Page extract:

┌────────

University Galleries of Illinois State University is pleased to present An Infinite and Omnivorous Sky from January 10 through February 19, 2020. All events are free and open to the public.

Participating artists: Amy Balkin, Jen Bervin, James Bridle, william cordova, Rohini Devasher, Ala Ebtekar, Spencer Finch, Dianna Frid, Carrie Gundersdorf, Basim Magdy, Brittany Nelson, Demetrius Oliver, Kambui Olujimi, Lisa Oppenheim, Trevor Paglen, Katie Paterson, Dario Robleto, Cauleen Smith, and Kerry Tribe.

An Infinite and Omnivorous Sky, a group exhibition about the mysteries and militarization of outer space, features twenty-nine works by artists that critically engage in poetic, scientific, and geopolitical views of the cosmos. Although the sea of celestial bodies has incited philosophizing and dreaming throughout time, the sky has also become militarized. It serves as a site of international power struggles and an omniscient point of view for surveillance via countless satellites. Our knowledge is constantly evolving with the generation of new data via Mars and moon rovers, Hubble telescope images, Voyager and New Horizons probes, and the Large Hadron Collider, among others. As the human race faces unprecedented crises due to climate change and related global unrest, the sky may hold the key to our collective survival.

└────────

Given information:
┌────────

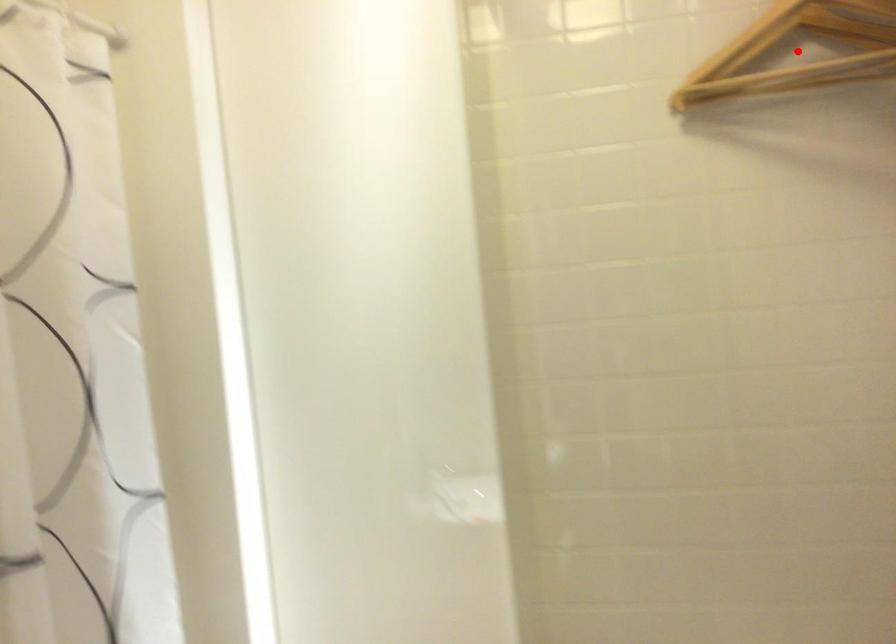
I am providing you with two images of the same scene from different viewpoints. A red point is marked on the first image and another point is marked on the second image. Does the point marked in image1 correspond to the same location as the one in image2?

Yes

└────────

Actions to take:
[A] According to the exhibition announcement, how many works does An Infinite and Omnivorous Sky feature?
[B] List every source of new data about space that the exhibition announcement names.
[C] Please pick up the exhibition announcement after its final sentence and carry it on.

Task answers:
[A] Twenty-nine works.

[B] Mars and moon rovers, Hubble telescope images, Voyager and New Horizons probes, and the Large Hadron Collider.

[C]
The works in the exhibition prompt dialogue about the need for rigorous scientific exploration, unrestrained artistic practice, and informed political action. For example, Amy Balkin’s The Atmosphere, A Guide is a poster-essay that, in the artist’s words, “depicts various human influences on the sky and their accumulated traces, whether chemical, narrative, spatial, or political.” The thirteen cotton flags in Kambui Olujimi’s installation T-Minus Ø feature photographic collages of failed rocket launches and shuttle attempts, while Kerry Tribe’s video The Last Soviet addresses cosmonaut Sergei Krikalev’s 311 days spent on the Mir space station during the fall of the Soviet Union. Cauleen Smith’s video Space is the Place (A March for Sun Ra) follows a rainy Chicago performance of Afrofuturist composer and musician Sun Ra’s “Space is the Place” by a high school marching band, and Brittany Nelson’s large-scale Bromoil photograph Tracks 1 centers around an image the Opportunity Rover took of its own tracks in the Martian landscape. The series of nine clocks comprising Katie Paterson’s Timepieces (Solar System) tells the time on Earth’s moon and the eight planets in our solar system, while the green embroidered text spelling “THERE IS NO RETURN” in Dianna Frid’s NYT, AUG. 22, 2015, JACOB BEKENSTEIN is excerpted from the physicist and black hole theorist’s obituary in the New York Times.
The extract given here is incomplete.